Plenty of other companies — About.com, Mahalo, Answers.com — have tried to corner the market in arcane online advice. But none has gone about it as aggressively, scientifically, and single-mindedly as Demand. Pieces are not dreamed up by trained editors nor commissioned based on submitted questions. Instead they are assigned by an algorithm, which mines nearly a terabyte of search data, Internet traffic patterns, and keyword rates to determine what users want to know and how much advertisers will pay to appear next to the answers.

Demand Media is what we’d generally call a content mill.  Instead of the old days of the newspaper where the editorial and advertising teams eyed each other distrustfully, in this case, the entire editorial side is essentially outsourced, and it’s done at rates that would make any professional writer cringe. From their Wikipedia page:

Contributors choose among available titles that were previously identified by the company’s algorithm. They are paid once their work has been automatically checked for plagiarism[7] and is approved by editors. Typical compensation is $20 for a video clip, $15 for an article of a few hundred words, $2.50 for copy-editing an article and $1 for fact-checking an article.[6]

To put that into context, I used to write similar content online for a rate of $500.00 per article.  Ouch!
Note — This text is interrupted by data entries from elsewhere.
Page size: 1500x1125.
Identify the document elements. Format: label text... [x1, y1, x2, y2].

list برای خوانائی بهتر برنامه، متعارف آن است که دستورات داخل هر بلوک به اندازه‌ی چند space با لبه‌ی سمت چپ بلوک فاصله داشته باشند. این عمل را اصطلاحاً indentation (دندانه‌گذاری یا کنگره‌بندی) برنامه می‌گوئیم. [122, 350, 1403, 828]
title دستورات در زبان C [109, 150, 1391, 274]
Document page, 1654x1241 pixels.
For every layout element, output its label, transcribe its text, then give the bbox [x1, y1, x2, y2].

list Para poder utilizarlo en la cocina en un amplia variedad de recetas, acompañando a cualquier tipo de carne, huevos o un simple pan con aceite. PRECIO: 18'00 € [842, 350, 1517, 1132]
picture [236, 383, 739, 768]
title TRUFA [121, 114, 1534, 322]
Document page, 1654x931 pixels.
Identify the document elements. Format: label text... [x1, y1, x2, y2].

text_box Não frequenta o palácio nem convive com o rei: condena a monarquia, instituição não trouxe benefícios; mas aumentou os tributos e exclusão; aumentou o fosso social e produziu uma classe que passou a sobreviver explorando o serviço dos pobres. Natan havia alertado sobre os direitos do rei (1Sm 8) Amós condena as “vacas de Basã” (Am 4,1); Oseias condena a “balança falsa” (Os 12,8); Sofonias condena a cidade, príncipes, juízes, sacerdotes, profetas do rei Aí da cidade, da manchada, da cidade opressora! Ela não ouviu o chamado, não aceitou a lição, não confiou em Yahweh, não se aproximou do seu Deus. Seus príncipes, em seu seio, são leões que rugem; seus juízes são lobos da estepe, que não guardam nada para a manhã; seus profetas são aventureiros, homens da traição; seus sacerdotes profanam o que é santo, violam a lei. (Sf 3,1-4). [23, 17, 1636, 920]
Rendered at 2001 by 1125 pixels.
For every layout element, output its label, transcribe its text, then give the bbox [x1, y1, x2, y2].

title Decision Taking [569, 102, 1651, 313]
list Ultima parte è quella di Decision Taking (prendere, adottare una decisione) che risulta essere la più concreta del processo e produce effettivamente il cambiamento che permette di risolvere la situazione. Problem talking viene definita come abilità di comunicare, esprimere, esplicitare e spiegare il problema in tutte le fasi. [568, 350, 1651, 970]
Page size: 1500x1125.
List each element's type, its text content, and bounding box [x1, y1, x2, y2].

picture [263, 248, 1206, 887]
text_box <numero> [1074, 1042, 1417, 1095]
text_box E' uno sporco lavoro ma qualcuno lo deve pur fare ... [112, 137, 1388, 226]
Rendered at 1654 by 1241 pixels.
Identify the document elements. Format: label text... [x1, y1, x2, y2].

For the record, there’s a huge gulf between what you buy for a $20 article and a $500 article.  In the $20 version, I’d suggest that some of the little things go out the window, such as revision, or perhaps even contacting sources.  Wired puts it well:

Nearly every freelancer scrambles to load their assignment queue with titles they can produce quickly and with the least amount of effort — because pay for individual stories is so lousy, only a high-speed, high-volume approach will work. The average writer earns $15 per article for pieces that top out at a few hundred words, and the average filmmaker about $20 per clip, paid weekly via PayPal.

The question I have in mind is this:  at what point does Google start to put some weighting behind their search results that will,instead of just promoting stories that are well optimized for SEO, help good content rise to the top?

In This Week in Google’s latest podcast, Matt Cutts, spam guru at Google made the statement that 2010 would be a bad year for low value content, when Leo Laporte pressed him on the issue (note: this is not a direct quote, I’m going by memory here, but the gist is fairly clear…).

How do I think they could add value to search results?  A few suggestions:

  • Leverage the actual search experience of real users with vote up, vote down, hide capability.
  • Identify and utilize subject matter experts to fine tune results.
  • Allow us to add weight to the search experience of our friends (note: that doesn’t simply mean using everyone in our contacts list!).

In the long run, fixing this hole may make things a lot harder for those of us who do SEO optimization as part of our services.  However, I’ve got to think that things only improve for those who use the only time proven SEO tactic I know: providing good pertinent content in a tight, well ordered presentation.

The thing that truly worries me is what this portends for journalists.  We’ve seen steady erosion in jobs for journalists over the past couple years, as newspapers and magazines cut back.  Now it would seem that even online their services are devalued.  Is there room in this new online economy for good content at a fair price?